◆ What is being asked
Reproduce the part of the physics forum thread below that starts with "Attachments" and goes on through "approach looks right.".

• Support PF! Buy your school textbooks, materials and every day products Here!

Are the answer choices wrong? (electric potential energy)

  • Thread starter lorx99
  • Start date
  • #1
21
0

Homework Statement


upload_2018-10-7_17-16-10.png


Homework Equations


U=kq1q2/r

The Attempt at a Solution


W = changeU = Uf-Uo

Uf = k(7*(-5) + 7(-4) + (-5)*(-4))/0.1 = -4.3*10^-4
Ui= k((7*(-4))/0.1= -2.8*10^-4

Uf-Ui = -1.5*10^-4k J
 

Attachments

Answers and Replies

  • #2
TSny
Homework Helper
Gold Member
12,411
2,846
Uf = k(7*(-5) + 7(-4) + (-5)*(-4))/0.1 = -4.3*10^-4
Shouldn't k appear in the expression on the right side? How did you get the power of -4? Did you take into account that the charges are in micro Coulombs? Otherwise, your approach looks right.
 
  • #3
gneill
Mentor
20,792
2,770
The provided answer choices seem out of line for the given problem statement, but your calculated answer is also rather suspect. How did you determine the order of magnitude of the results? What value did you use for ##k##?
 
  • #4
TSny
Homework Helper
Gold Member
12,411
2,846
Note that in the choices of answers, the symbol k represents Coulomb's constant, not kilo.
 
  • #5
21
0
The provided answer choices seem out of line for the given problem statement, but your calculated answer is also rather suspect. How did you determine the order of magnitude of the results? What value did you use for ##k##?
I aciddently left out that i multiplied by 10^-6 for the product of q's.

But the answer is right.
 
  • #6
gneill
Mentor
20,792
2,770
I aciddently left out that i multiplied by 10^-6 for the product of q's.

◆ Excerpted records

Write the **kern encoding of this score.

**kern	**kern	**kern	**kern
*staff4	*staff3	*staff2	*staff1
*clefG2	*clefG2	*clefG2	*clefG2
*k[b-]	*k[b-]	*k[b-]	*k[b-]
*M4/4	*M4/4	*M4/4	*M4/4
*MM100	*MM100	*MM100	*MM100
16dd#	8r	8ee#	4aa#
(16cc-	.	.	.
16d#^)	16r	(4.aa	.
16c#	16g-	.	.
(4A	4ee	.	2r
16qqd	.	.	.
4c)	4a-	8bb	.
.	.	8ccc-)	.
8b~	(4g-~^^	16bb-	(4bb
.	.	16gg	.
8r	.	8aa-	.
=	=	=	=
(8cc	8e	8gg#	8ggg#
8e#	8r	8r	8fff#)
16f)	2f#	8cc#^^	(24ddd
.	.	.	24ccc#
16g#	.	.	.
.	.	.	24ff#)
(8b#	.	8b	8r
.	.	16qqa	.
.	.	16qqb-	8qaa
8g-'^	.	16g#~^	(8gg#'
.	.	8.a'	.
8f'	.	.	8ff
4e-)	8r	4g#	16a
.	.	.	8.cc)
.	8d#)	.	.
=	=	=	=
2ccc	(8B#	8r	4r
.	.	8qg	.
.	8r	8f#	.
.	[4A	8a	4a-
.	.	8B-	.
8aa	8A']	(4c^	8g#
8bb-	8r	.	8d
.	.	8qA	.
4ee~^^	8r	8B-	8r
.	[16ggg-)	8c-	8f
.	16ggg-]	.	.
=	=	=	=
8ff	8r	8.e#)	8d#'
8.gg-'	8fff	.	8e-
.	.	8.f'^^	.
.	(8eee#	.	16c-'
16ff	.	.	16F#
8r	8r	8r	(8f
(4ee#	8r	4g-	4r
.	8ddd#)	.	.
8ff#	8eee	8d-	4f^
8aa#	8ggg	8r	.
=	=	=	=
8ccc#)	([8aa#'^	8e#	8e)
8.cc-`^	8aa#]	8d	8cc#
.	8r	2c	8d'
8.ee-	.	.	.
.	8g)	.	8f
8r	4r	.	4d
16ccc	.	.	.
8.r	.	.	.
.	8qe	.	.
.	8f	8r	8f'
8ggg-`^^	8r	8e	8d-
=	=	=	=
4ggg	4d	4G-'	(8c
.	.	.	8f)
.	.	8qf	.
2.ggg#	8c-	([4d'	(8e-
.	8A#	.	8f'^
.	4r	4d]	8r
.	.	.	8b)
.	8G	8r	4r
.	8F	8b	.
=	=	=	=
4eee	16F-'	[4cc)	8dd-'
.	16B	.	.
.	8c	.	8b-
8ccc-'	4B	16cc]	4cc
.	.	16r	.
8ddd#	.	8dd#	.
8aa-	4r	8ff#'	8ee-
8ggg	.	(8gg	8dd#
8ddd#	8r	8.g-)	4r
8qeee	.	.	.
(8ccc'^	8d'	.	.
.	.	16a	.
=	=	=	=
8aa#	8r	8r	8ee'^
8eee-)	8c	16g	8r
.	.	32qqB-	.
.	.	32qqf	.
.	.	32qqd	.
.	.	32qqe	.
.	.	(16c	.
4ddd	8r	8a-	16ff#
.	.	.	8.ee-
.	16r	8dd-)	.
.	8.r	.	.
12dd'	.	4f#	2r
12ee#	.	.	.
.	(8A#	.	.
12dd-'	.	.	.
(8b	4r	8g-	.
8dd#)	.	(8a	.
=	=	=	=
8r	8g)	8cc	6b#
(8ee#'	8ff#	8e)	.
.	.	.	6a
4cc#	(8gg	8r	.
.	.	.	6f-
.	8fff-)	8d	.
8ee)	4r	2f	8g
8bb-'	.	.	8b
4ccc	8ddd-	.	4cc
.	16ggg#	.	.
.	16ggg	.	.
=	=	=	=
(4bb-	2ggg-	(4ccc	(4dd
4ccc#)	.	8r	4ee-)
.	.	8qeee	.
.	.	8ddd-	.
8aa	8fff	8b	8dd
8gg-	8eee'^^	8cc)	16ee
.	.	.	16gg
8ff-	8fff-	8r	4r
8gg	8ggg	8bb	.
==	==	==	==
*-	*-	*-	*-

◆ Result of the task
Attachments

Answers and Replies

  • #2
TSny
Homework Helper
Gold Member
12,411
2,846
Uf = k(7*(-5) + 7(-4) + (-5)*(-4))/0.1 = -4.3*10^-4
Shouldn't k appear in the expression on the right side? How did you get the power of -4? Did you take into account that the charges are in micro Coulombs? Otherwise, your approach looks right.